O JWST mostra que o gelo em Europa está se desenvolvendo em taxas diferentes em lugares diferentes, como em Tara Regio, onde o gelo cristalino (de cor mais clara) é encontrado tanto na superfície quanto abaixo dela.
SOUTHWEST RESEARCH INSTITUTE’

MADRID 29 maio (EUROPA PRESS) -

Experimentos de laboratório apoiam os dados do Telescópio Espacial James Webb (JWST) com evidências de que a superfície gelada da lua de Júpiter, Europa, está em constante mudança.

O gelo da superfície de Europa se cristaliza em taxas diferentes em lugares diferentes, o que pode indicar uma combinação complexa de processos externos e atividade geológica que afetam a superfície.

O gelo de água pode ser dividido em duas grandes categorias, de acordo com sua estrutura. Na Terra, o gelo cristalino se forma quando as moléculas de água se organizam em um padrão hexagonal durante o processo de congelamento. Entretanto, na superfície de Europa, o gelo de água exposto é constantemente bombardeado por partículas carregadas que alteram a estrutura cristalina, formando o que é conhecido como gelo amorfo.
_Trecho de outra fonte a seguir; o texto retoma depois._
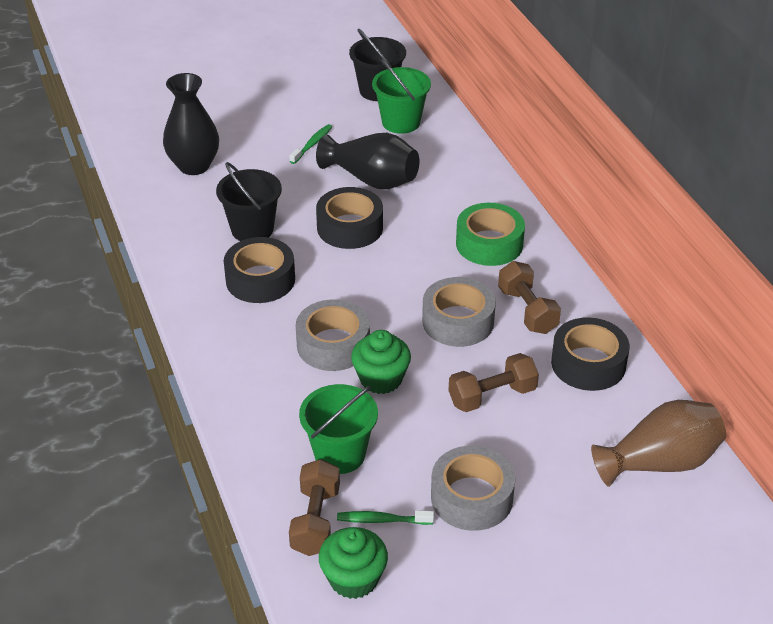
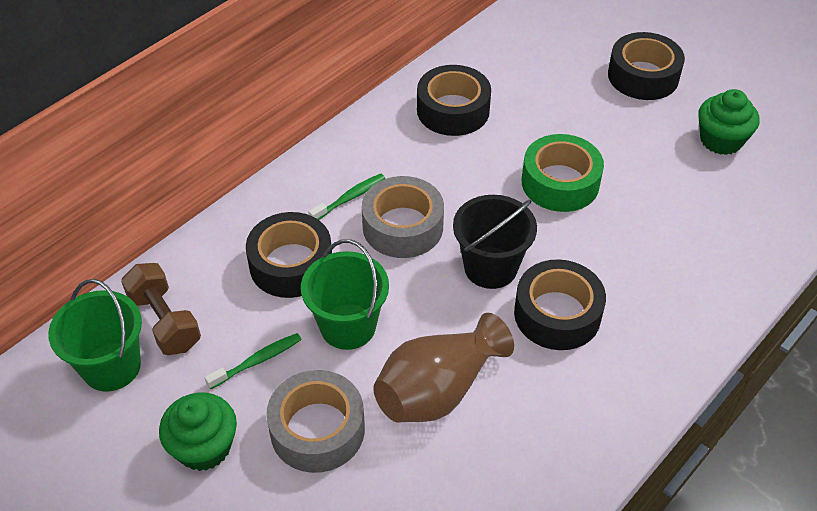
black bucket: 2 -> 1
black tape: 3 -> 4
black vase: 2 -> 0
brown dumbbell: 3 -> 1
grey tape: 3 -> 2

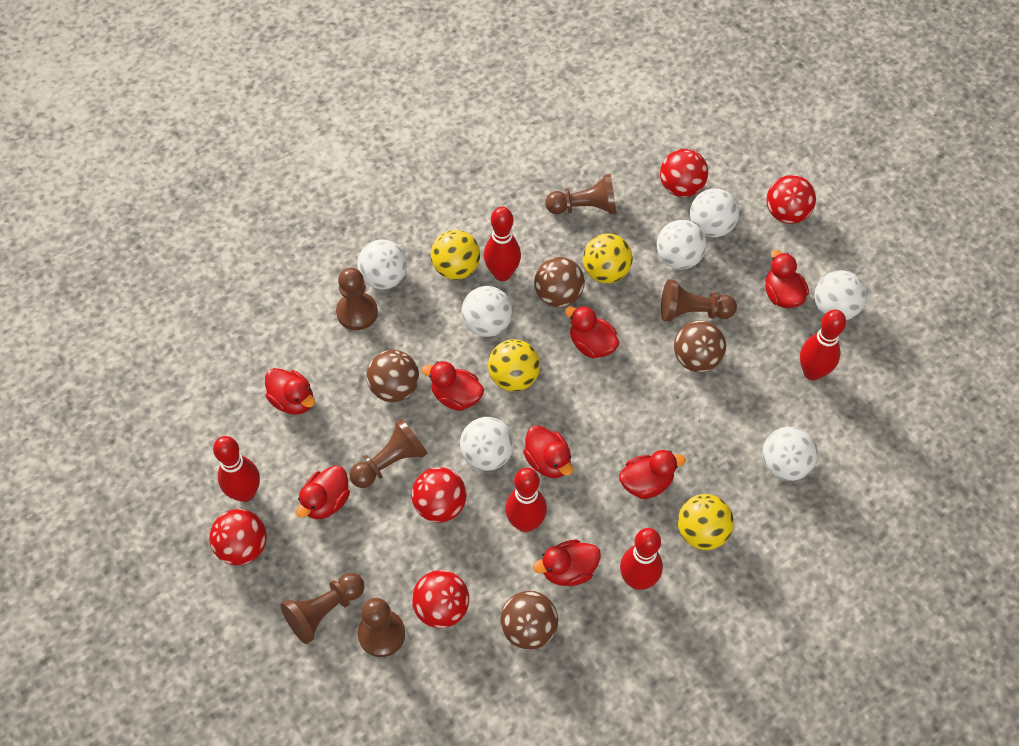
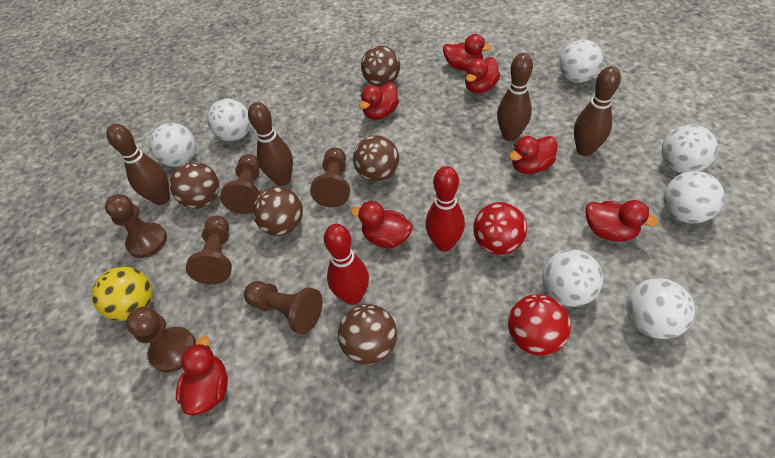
brown ball: 4 -> 5
brown bowling pin: 0 -> 4
red ball: 5 -> 2
red bowling pin: 5 -> 2
red duck: 8 -> 7
yellow ball: 4 -> 1

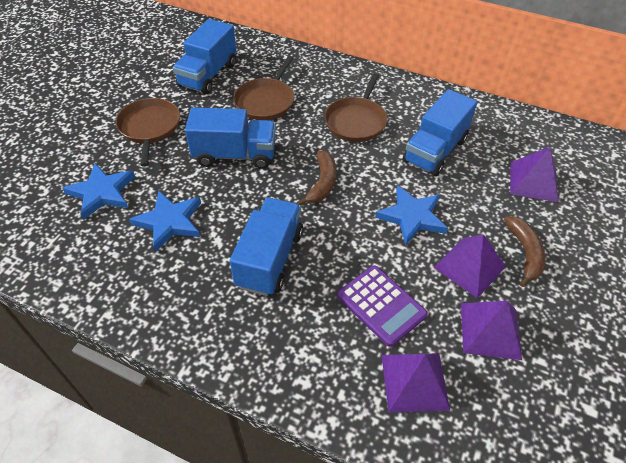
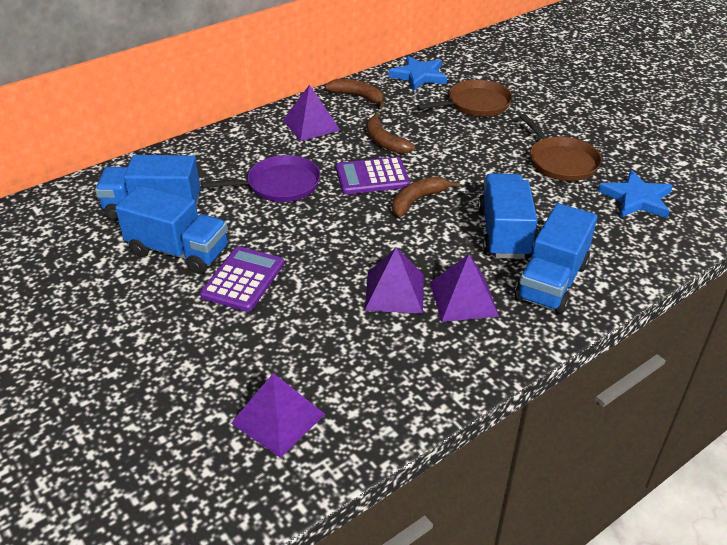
blue star: 3 -> 2
brown banana: 2 -> 3
brown pan: 3 -> 2
purple calculator: 1 -> 2
purple pan: 0 -> 1

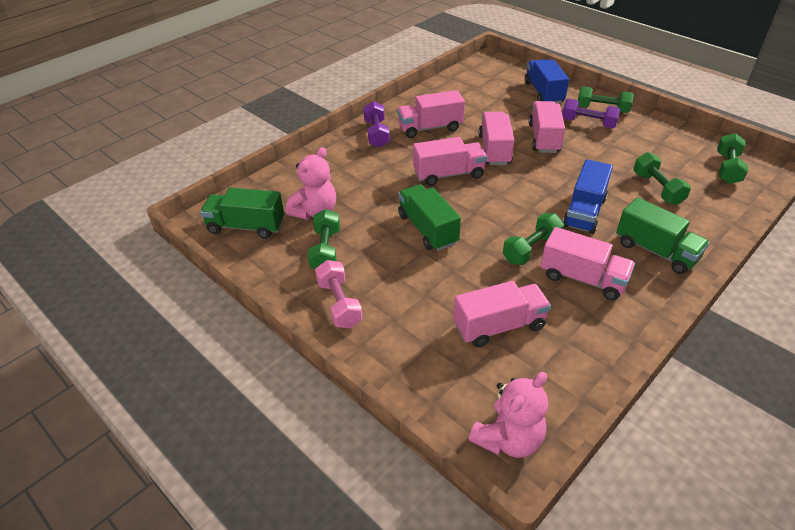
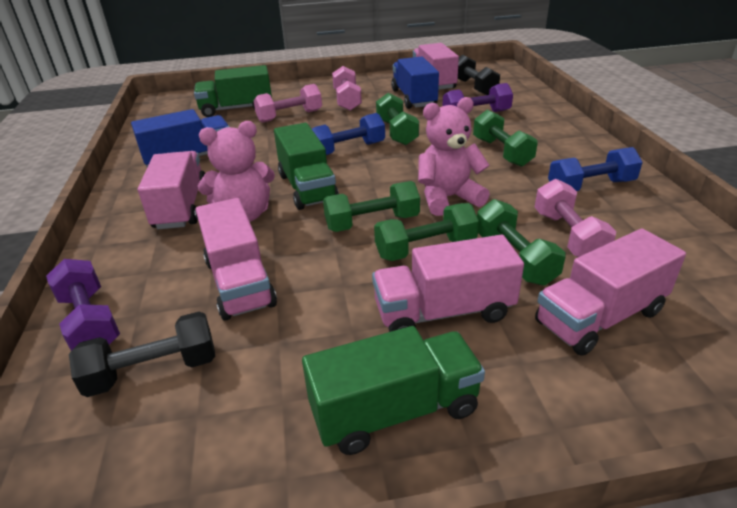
black dumbbell: 0 -> 2
blue dumbbell: 0 -> 2
pink dumbbell: 1 -> 3
pink truck: 6 -> 5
Ujjwal Raut, diretor de programa da Seção de Ciências Planetárias do SwRI (Southwest Research Laboratory), co-escreveu um artigo que descreve as descobertas de extensos experimentos de laboratório realizados por sua equipe para entender a superfície gelada de Europa. Os experimentos se mostraram cruciais para delinear as escalas de tempo da amorfização e recristalização do gelo em Europa, especialmente em terrenos caóticos, onde características como cumes, fendas e planícies se misturam e se interligam. Combinado com os novos dados coletados pelo JWST, Raut disse que eles estão vendo cada vez mais evidências de um oceano líquido sob a superfície gelada.

Nas duas últimas décadas, os cientistas acreditavam que a superfície de Europa era coberta por uma camada muito fina de gelo amorfo que protegia o gelo cristalino abaixo dessa camada superior (cerca de 0,5 mm de profundidade). Esse novo estudo encontrou gelo cristalino tanto na superfície quanto em profundidade em algumas áreas de Europa, especialmente em uma área conhecida como Tara Regio.

"Acreditamos que a superfície é bastante porosa e quente o suficiente em algumas áreas para permitir que o gelo se recristalize rapidamente", disse o Dr. Richard Cartwright, principal autor do artigo e espectroscopista do Laboratório de Física Aplicada da Universidade Johns Hopkins, em um comunicado. Além disso, nessa mesma região, geralmente conhecida como região caótica, observamos muitas outras coisas incomuns, incluindo a melhor evidência de cloreto de sódio, como o sal de cozinha, provavelmente originado em seu oceano interno. Também vimos algumas das mais fortes evidências de CO2 e peróxido de hidrogênio na Europa. A química aqui é realmente estranha e empolgante.

ORIGEM TERRESTRE

"Nossos dados mostraram fortes indícios de que o que observamos deve vir do interior, talvez de um oceano subterrâneo a quase 30 quilômetros abaixo da espessa camada de gelo de Europa", disse Raut. "Essa região de materiais fraturados na superfície pode indicar processos geológicos que empurram os materiais subterrâneos para cima. Quando vemos evidências de CO2 na superfície, pensamos que ele deve estar vindo de um oceano subterrâneo. As evidências de um oceano líquido sob a calota de gelo de Europa estão aumentando, e é isso que torna o assunto tão empolgante à medida que continuamos a aprender mais. Por exemplo, o CO2 encontrado nessa área inclui o tipo mais comum de carbono, com uma massa atômica de 12 e seis prótons e seis nêutrons, bem como o isótopo mais raro e mais pesado, com uma massa atômica de 13 e seis prótons e sete nêutrons.

"De onde vem esse 13CO2? É difícil explicar, mas todas as pistas apontam para uma origem interna, o que é consistente com outras hipóteses sobre a origem do 12CO2 detectado em Tara Regio", disse Cartwright.